### Reading passage
- Opening Delimiter -
Yes, but we would welcome if you note the fact in your results.
Please feel free to ignore the "Lyse type" column in the table. It should not be in there and constitutes a mishap by one of our data contributors.
Our data contributors failed to recover the TTT values for these cases. We decided for leave them in for all teams not using the clinical parameters at all. If you choose to employ this clinical parameter in your method you can either (a) remove these three cases from the training set or (b) artificially assume the average TTT over all other cases to be a sufficient approximation of the missing values. In the test data, all cases will be provided with TSS, TICI and TTT values.
Medical Image Computing is rather similar to the classical Computer Vision, but differs in some concrete points such as this.
For the physician, the presence and location of the acute lesion is rather obvious and all current stroke treatment protocols involve a visual check of the MRI data. What he doesn't know, is how the stroke outcome is likely to be under different conditions (which treatment, which stroke, etc.) but nevertheless he has to a potentially fatal decision as fast as possible.
- Closing Delimiter -
### Tasks for this exercise
1) Which column of the table does the passage on the stroke data say may be ignored?
2) Retype everything in the passage on the stroke data from "Please feel free" down to "and TTT values.".

(Collection entries)
- Opening Delimiter -
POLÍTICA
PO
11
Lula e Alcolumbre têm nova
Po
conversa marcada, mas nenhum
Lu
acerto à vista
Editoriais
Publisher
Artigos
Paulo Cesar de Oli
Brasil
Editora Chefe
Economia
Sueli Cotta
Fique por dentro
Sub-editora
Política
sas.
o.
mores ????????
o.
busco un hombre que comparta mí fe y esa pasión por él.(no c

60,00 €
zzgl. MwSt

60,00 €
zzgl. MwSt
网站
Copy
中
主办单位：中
- Closing Delimiter -
- Opening Delimiter -
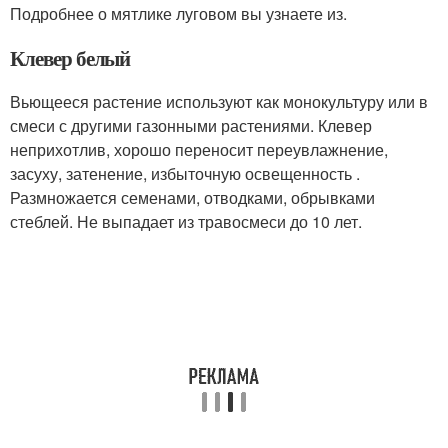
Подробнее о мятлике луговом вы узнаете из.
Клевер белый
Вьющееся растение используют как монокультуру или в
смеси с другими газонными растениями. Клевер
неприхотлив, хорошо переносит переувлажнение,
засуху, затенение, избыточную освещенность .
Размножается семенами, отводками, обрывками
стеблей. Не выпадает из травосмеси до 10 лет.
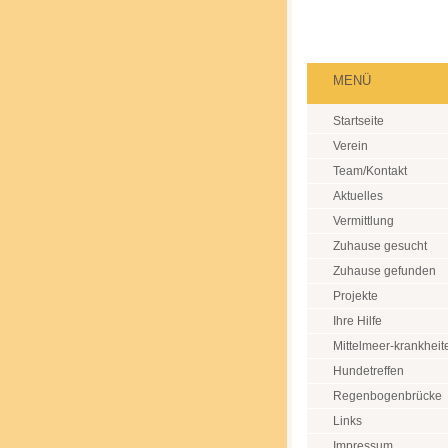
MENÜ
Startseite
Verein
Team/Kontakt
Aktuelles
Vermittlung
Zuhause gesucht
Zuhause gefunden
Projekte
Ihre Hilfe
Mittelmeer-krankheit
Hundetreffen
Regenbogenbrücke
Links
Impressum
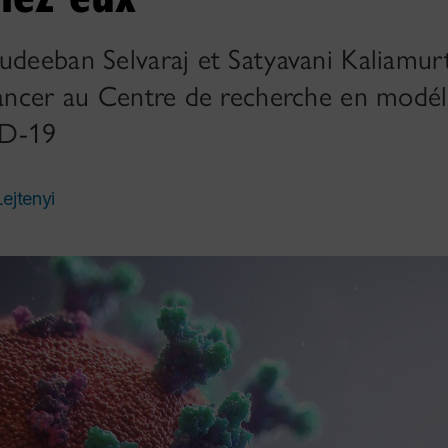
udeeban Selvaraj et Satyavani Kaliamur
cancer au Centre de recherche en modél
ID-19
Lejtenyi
- Closing Delimiter -
- Opening Delimiter -
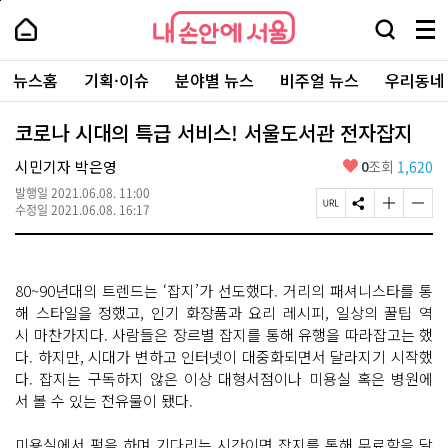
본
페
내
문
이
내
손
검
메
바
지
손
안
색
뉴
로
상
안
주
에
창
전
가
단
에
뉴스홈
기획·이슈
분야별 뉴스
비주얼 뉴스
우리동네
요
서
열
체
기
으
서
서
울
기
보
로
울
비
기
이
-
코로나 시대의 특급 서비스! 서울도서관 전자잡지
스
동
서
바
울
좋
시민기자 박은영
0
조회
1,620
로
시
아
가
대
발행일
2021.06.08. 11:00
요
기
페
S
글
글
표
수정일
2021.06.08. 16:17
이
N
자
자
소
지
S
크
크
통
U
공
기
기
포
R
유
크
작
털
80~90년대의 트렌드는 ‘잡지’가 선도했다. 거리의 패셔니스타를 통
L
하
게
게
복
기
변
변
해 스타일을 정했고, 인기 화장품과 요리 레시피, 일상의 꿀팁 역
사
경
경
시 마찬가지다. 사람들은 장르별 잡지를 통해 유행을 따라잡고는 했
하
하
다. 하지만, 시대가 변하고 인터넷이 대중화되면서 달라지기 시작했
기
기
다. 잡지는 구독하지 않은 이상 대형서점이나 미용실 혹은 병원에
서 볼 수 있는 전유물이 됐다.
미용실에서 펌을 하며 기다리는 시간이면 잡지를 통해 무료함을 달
- Closing Delimiter -
### Answers to each task
1) The "Lyse type" column.

2)
Please feel free to ignore the "Lyse type" column in the table. It should not be in there and constitutes a mishap by one of our data contributors.
Our data contributors failed to recover the TTT values for these cases. We decided for leave them in for all teams not using the clinical parameters at all. If you choose to employ this clinical parameter in your method you can either (a) remove these three cases from the training set or (b) artificially assume the average TTT over all other cases to be a sufficient approximation of the missing values. In the test data, all cases will be provided with TSS, TICI and TTT values.